A LO LARGO de las páginas previas he dado por supuesto lo que quizás debería haberse expuesto al principio como una proposición básica y diferenciada: que todo ser humano de Planilandia es una figura regular, es decir, de construcción regular. Me refiero con esto a que una mujer debe ser no sólo una línea, sino una línea recta; que un artesano o un soldado debe tener dos de sus lados iguales; que un comerciante debe tener iguales tres lados; los abogados (clase de la que soy humilde miembro), cuatro lados iguales, y en todo polígono, de modo general, todos los lados deben ser iguales.

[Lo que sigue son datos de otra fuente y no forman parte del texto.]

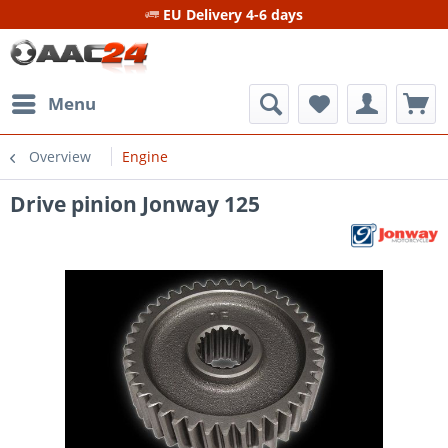
EU Delivery 4-6 days
Menu
Overview
Engine
Drive pinion Jonway 125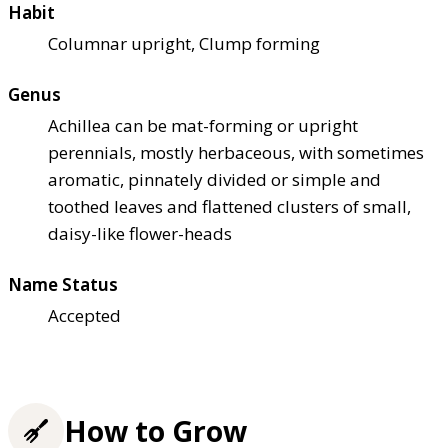
Habit
Columnar upright, Clump forming
Genus
Achillea can be mat-forming or upright
perennials, mostly herbaceous, with sometimes
aromatic, pinnately divided or simple and
toothed leaves and flattened clusters of small,
daisy-like flower-heads
Name Status
Accepted
How to Grow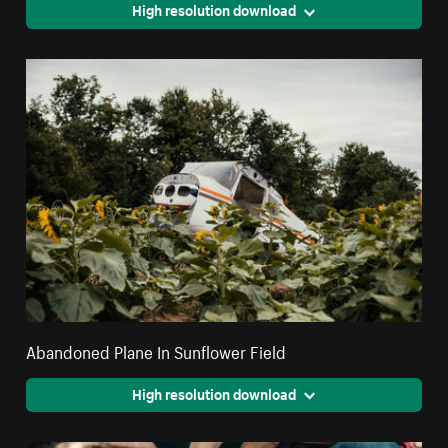
High resolution download
Abandoned Plane In Sunflower Field
High resolution download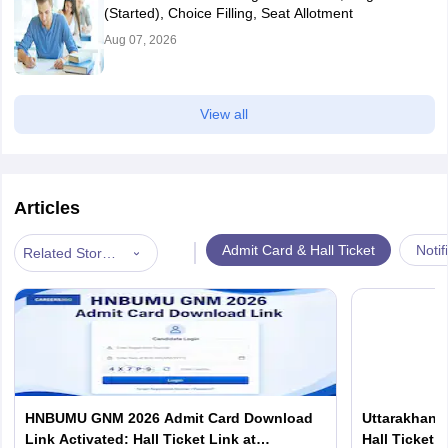
(Started), Choice Filling, Seat Allotment
Aug 07, 2026
View all
Articles
|
Admit Card & Hall Ticket
Notif
Related Stories
HNBUMU GNM 2026 Admit Card Download
Uttarakhand
Link Activated: Hall Ticket Link at
Hall Ticket 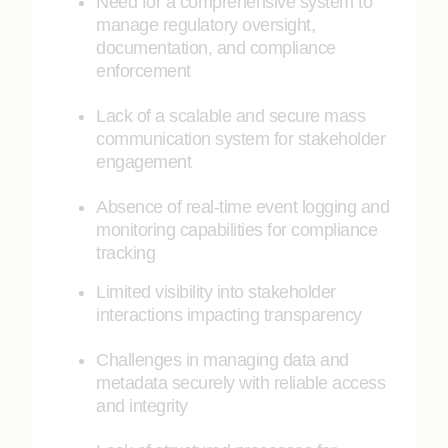
Need for a comprehensive system to
manage regulatory oversight,
documentation, and compliance
enforcement
Lack of a scalable and secure mass
communication system for stakeholder
engagement
Absence of real-time event logging and
monitoring capabilities for compliance
tracking
Limited visibility into stakeholder
interactions impacting transparency
Challenges in managing data and
metadata securely with reliable access
and integrity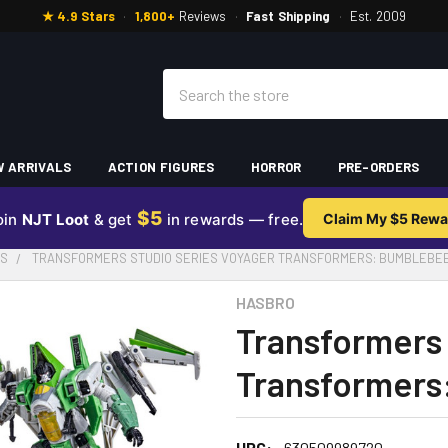
★ 4.9 Stars
·
1,800+
Reviews
·
Fast Shipping
·
Est. 2009
Search
 ARRIVALS
ACTION FIGURES
HORROR
PRE-ORDERS
$5
oin
NJT Loot
& get
in rewards — free.
Claim My $5 Rewa
ES
TRANSFORMERS STUDIO SERIES VOYAGER TRANSFORMERS: BUMBLEBE
HASBRO
Transformers 
Transformers
UPC:
630509989720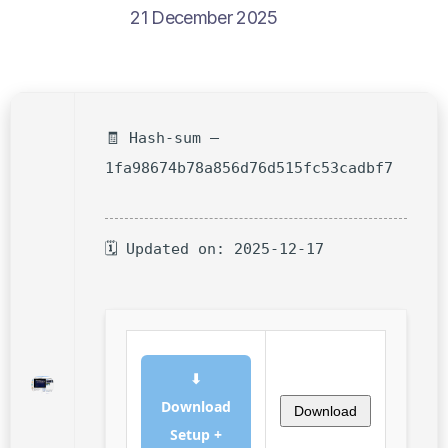
21 December 2025
🧾 Hash-sum —
1fa98674b78a856d76d515fc53cadbf7
🗓 Updated on: 2025-12-17
⬇
Download
Download
Setup +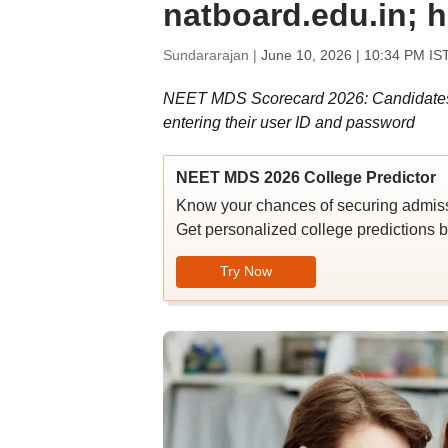
natboard.edu.in; 
Sundararajan |
June 10, 2026 | 10:34 PM IS
NEET MDS Scorecard 2026: Candidates c
entering their user ID and password
NEET MDS 2026 College Predictor
Know your chances of securing admiss
Get personalized college predictions b
Try Now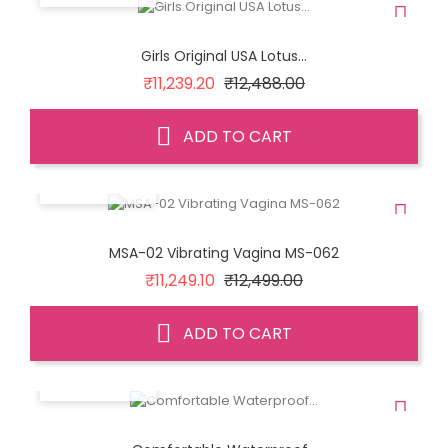
Girls Original USA Lotus...
Regular
Price
₹11,239.20
₹12,488.00
price
ADD TO CART
QUICK VIEW
MSA-02 Vibrating Vagina MS-062
Regular
Price
₹11,249.10
₹12,499.00
price
ADD TO CART
QUICK VIEW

El tamaño de los lados depende, como es natural, de la edad del individuo. Una mujer tiene al nacer unos dos centímetros y medio de longitud, mientras que una mujer adulta alta podría llegar a los treinta centímetros. En cuanto a los varones, de todas las clases, puede decirse, en general, que la longitud de los lados de un adulto, sumados, es de sesenta centímetros o poco más. Pero no es el tamaño de nuestros lados lo que cuenta. A lo que yo me refiero es a la igualdad de los lados, y no hace falta mucha reflexión para ver que el conjunto de la vida social de Planilandia se apoya en el hecho fundamental de que la naturaleza quiere que todas las figuras tengan los lados iguales.